Problem details:
Each line from the one containing "[628,483,680,496] [1046,483,1096,496] |" to the end of the listing below should be output exactly; no other line is wanted.

Materials provided:
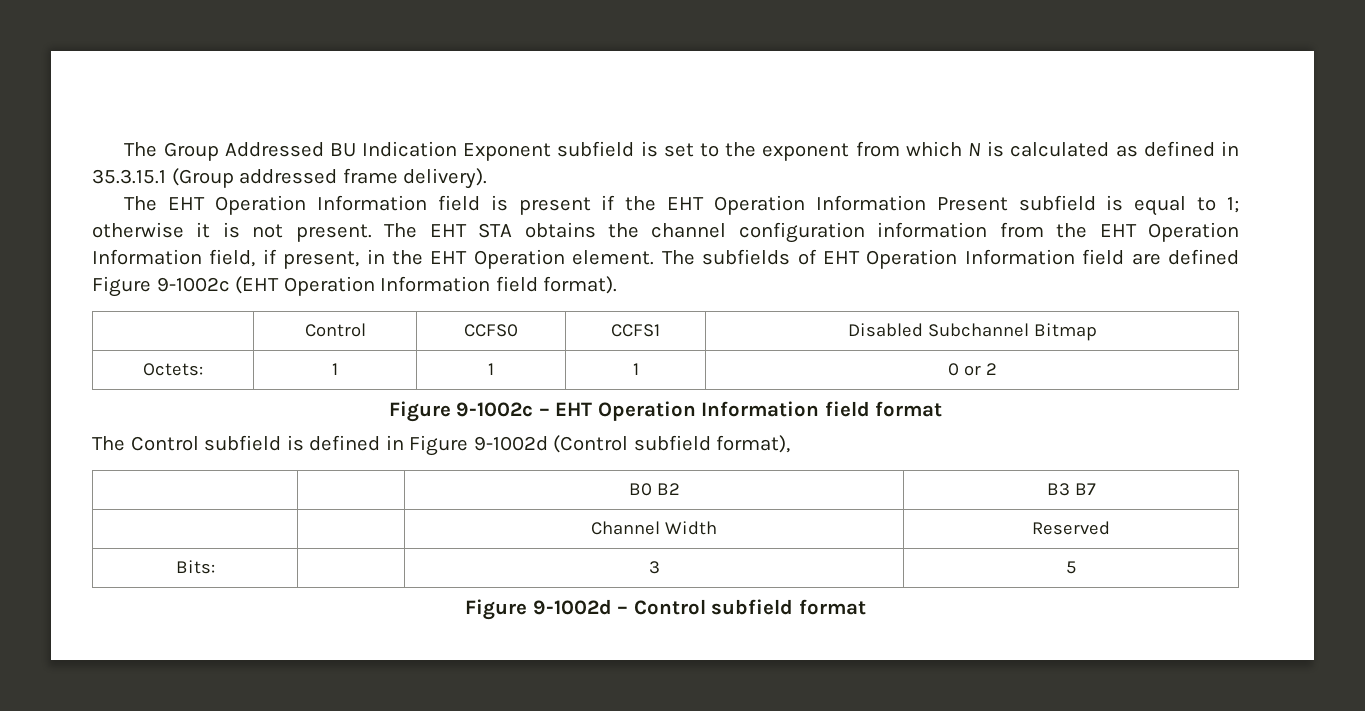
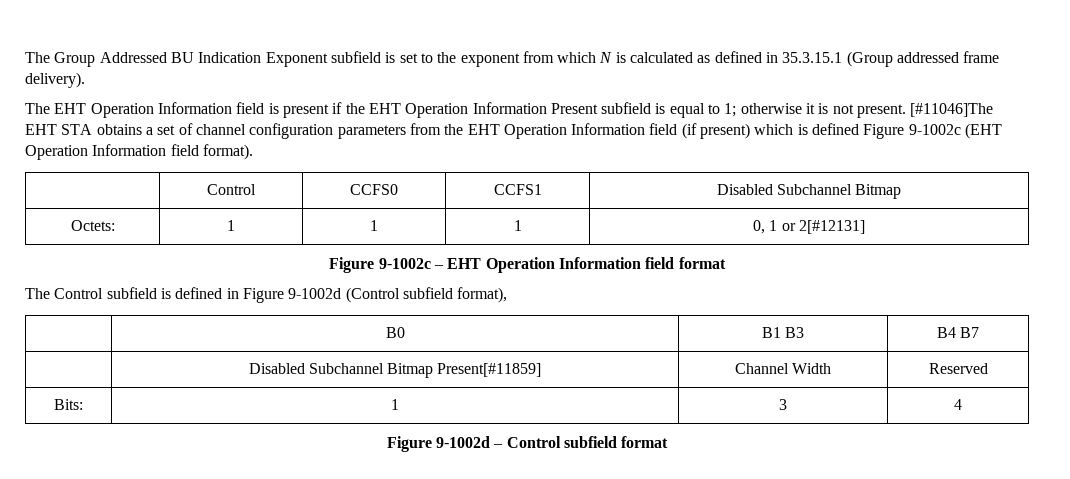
[384,223,418,238] The -> [910,103,994,117] [#11046]The
[607,223,639,238] the -> [145,123,193,135] a set of
[877,222,988,238] information -> [337,125,406,139] parameters
[209,249,1161,269] field, if present, in the EHT Operation element. The subfields of EHT Operation Information field are -> [649,123,808,139] field (if present) which is
[947,363,997,376] 0 or 2 -> [753,220,865,234] 0, 1 or 2[#12131]
[628,483,680,496] [1046,483,1096,496] | B0 B2 | B3 B7 // | -> [385,327,405,338] [761,327,805,338] [936,327,980,338] [248,363,542,378] B0 | B1 B3 | B4 B7 // | Disabled Subchannel Bitmap Present[#11859]
(215, 567) none -> [391,399,399,410] 1
[1066,561,1076,574] 5 -> [954,399,962,410] 4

Exercise response:
[628,483,680,496] [1046,483,1096,496] | B0 B2 | B3 B7 // | -> [385,327,405,338] [761,327,805,338] [936,327,980,338] [248,363,542,378] B0 | B1 B3 | B4 B7 // | Disabled Subchannel Bitmap Present[#11859]
(215, 567) none -> [391,399,399,410] 1
[1066,561,1076,574] 5 -> [954,399,962,410] 4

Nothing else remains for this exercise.